Personnel Hygiene Services & Ors v Rentokil & Anor (2014)

This case operates as a warning to all those who enter into confidentiality agreements, that the obligation of confidence arising under such agreements may well continue even if subsequent agreements make no mention of it and moreover, that the courts are prepared to enforce the confidentiality obligation by way of injunction.

A clinical waste services business, UKH, had provided Rentokil, as potential sub-contractor, with confidential information and Rentokil signed a confidentiality agreement providing that the agreement applied whether or not the parties entered into business with each other.

Clause 4: “The Confidential Information shall be held by the party to whom it is disclosed in complete and strict confidence and shall not be disclosed or used for any purposes other than the Authorised Purposes without the prior written consent of the other party. In no event shall the Confidential Information (or any part thereof) be used to the detriment of the other party.

Clause 5: The terms and conditions contained in this Agreement shall continue to apply whether or not the Parties conclude an agreement for joint participation in the Business.

Rentokil’s subsequent contract with UKH did not restrain Rentokil from competing with UKH after its termination.  Nor did it contain any express term controlling the use of confidential information. When another company, Personnel Hygiene Services Ltd, bought UKH, it terminated UKH’s subcontract with Rentokil. Using confidential information provided by UKH, Rentokil contacted UKH’s customers to invite them to transfer to Rentokil. Rentokil appealed against the injunction which was granted restraining it from using that confidential information, arguing that it had not obtained a head start by its use of the confidential information and   that damages was an appropriate remedy.

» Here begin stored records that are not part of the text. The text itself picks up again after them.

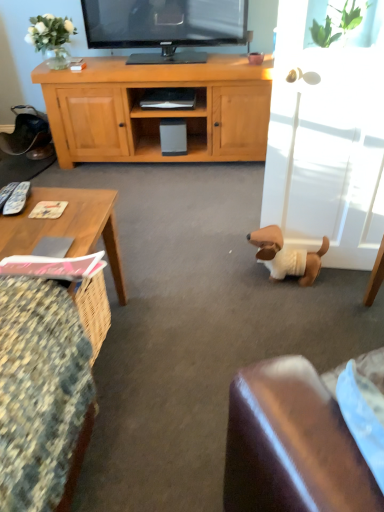
Question: Is matte black shelf at center inside wooden textured coffee table at lower left?

Choices:
 (A) no
 (B) yes

Answer: (A)

Question: Is the position of wooden textured coffee table at lower left more distant than that of matte black shelf at center?

Choices:
 (A) yes
 (B) no

Answer: (B)

Question: Is wooden textured coffee table at lower left far from matte black shelf at center?

Choices:
 (A) no
 (B) yes

Answer: (B)

Question: From a real-world perspective, is wooden textured coffee table at lower left on matte black shelf at center?

Choices:
 (A) no
 (B) yes

Answer: (B)

Question: Considering the relative sizes of wooden textured coffee table at lower left and matte black shelf at center in the image provided, is wooden textured coffee table at lower left wider than matte black shelf at center?

Choices:
 (A) no
 (B) yes

Answer: (A)

Question: In terms of height, does matte black shelf at center look taller or shorter compared to white glossy glass door at right?

Choices:
 (A) tall
 (B) short

Answer: (B)

Question: From the image's perspective, is matte black shelf at center positioned above or below white glossy glass door at right?

Choices:
 (A) above
 (B) below

Answer: (A)

Question: Is matte black shelf at center wider or thinner than white glossy glass door at right?

Choices:
 (A) wide
 (B) thin

Answer: (B)

Question: Does point (155, 113) appear closer or farther from the camera than point (301, 144)?

Choices:
 (A) closer
 (B) farther

Answer: (B)

Question: Do you think wooden textured coffee table at lower left is within floral fabric cushion at lower left, or outside of it?

Choices:
 (A) outside
 (B) inside

Answer: (A)

Question: From their relative heights in the image, would you say wooden textured coffee table at lower left is taller or shorter than floral fabric cushion at lower left?

Choices:
 (A) short
 (B) tall

Answer: (A)

Question: Based on their sizes in the image, would you say wooden textured coffee table at lower left is bigger or smaller than floral fabric cushion at lower left?

Choices:
 (A) small
 (B) big

Answer: (A)

Question: Visually, is wooden textured coffee table at lower left positioned to the left or to the right of floral fabric cushion at lower left?

Choices:
 (A) right
 (B) left

Answer: (A)

Question: Is floral fabric cushion at lower left taller or shorter than white glossy glass door at right?

Choices:
 (A) tall
 (B) short

Answer: (B)

Question: In the image, is floral fabric cushion at lower left positioned in front of or behind white glossy glass door at right?

Choices:
 (A) behind
 (B) front

Answer: (B)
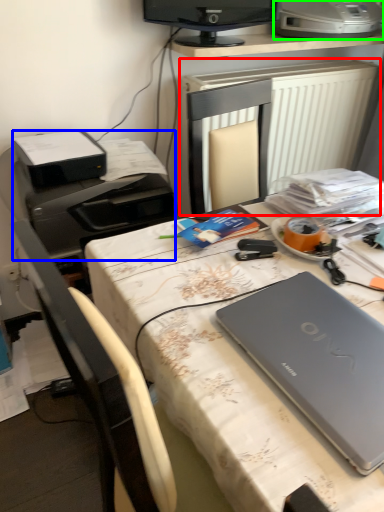
Question: Which object is positioned closest to radiator (highlighted by a red box)? Select from printer (highlighted by a blue box) and printer (highlighted by a green box).

Choices:
 (A) printer
 (B) printer

Answer: (B)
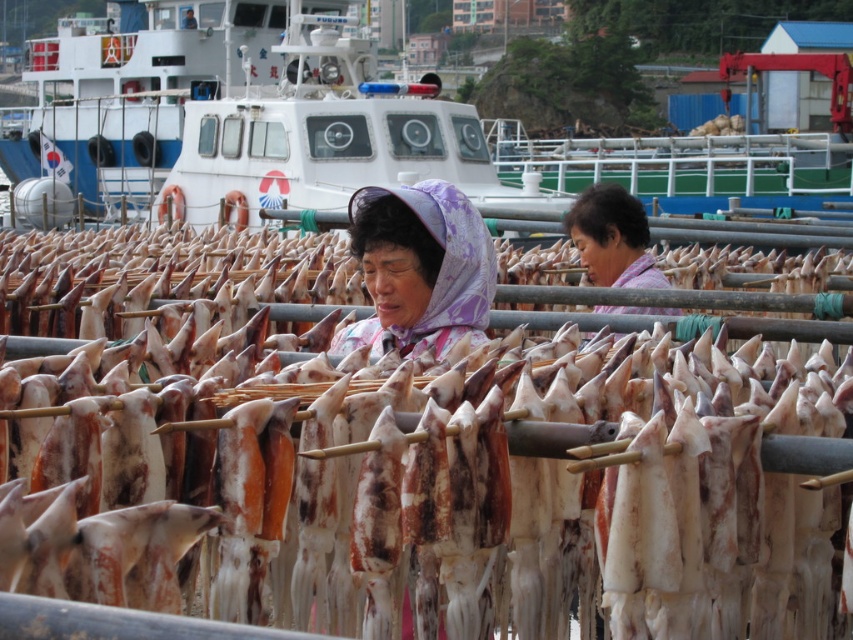
Question: Which point is farther from the camera taking this photo?

Choices:
 (A) (326, 134)
 (B) (276, 74)
 (C) (432, 218)

Answer: (B)

Question: Can you confirm if white glossy boat at upper center is wider than purple floral headscarf at center?

Choices:
 (A) no
 (B) yes

Answer: (B)

Question: Which point appears farthest from the camera in this image?

Choices:
 (A) [x=112, y=56]
 (B) [x=258, y=99]
 (C) [x=445, y=198]

Answer: (A)

Question: Does white plastic boat at upper center appear under purple floral headscarf at center?

Choices:
 (A) yes
 (B) no

Answer: (B)

Question: Can you confirm if white glossy boat at upper center is bigger than purple floral headscarf at center?

Choices:
 (A) no
 (B) yes

Answer: (B)

Question: Which of the following is the farthest from the observer?

Choices:
 (A) purple floral headscarf at center
 (B) white glossy boat at upper center

Answer: (B)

The Court of Appeal found that Rentokil had had a head start in comparison with the position it would have been  in if it had not made improper use of the confidential information. Critically, the duty of confidence continued to bind Rentokil as a result of clause 5 of the confidentiality agreement that it had entered into with UKH. This obligation applied to information regarding new customers as much as to existing customers. The Court concluded that a reasonable person would not hesitate to reach this conclusion. The Court observed that the omission to obtain a fresh covenant (to restrain use of the confidential information) did not preclude separate enforcement of this duty of confidence. Nor was it wrong to enforce Rentokil’s confidentiality obligation by injunction. There was a real risk that, if no injunction was granted, Rentokil would continue to use the confidential information to target customers.

The Court commented that if “the claimants were left to a remedy in damages, they would be faced with inevitable and obvious problems in proving their case in respect of any customer they claimed had been diverted from them by reason of the wrongful use of the confidential information; and a loss of customers would also be damaging to PHS’s goodwill, being damage which would be hard to measure”.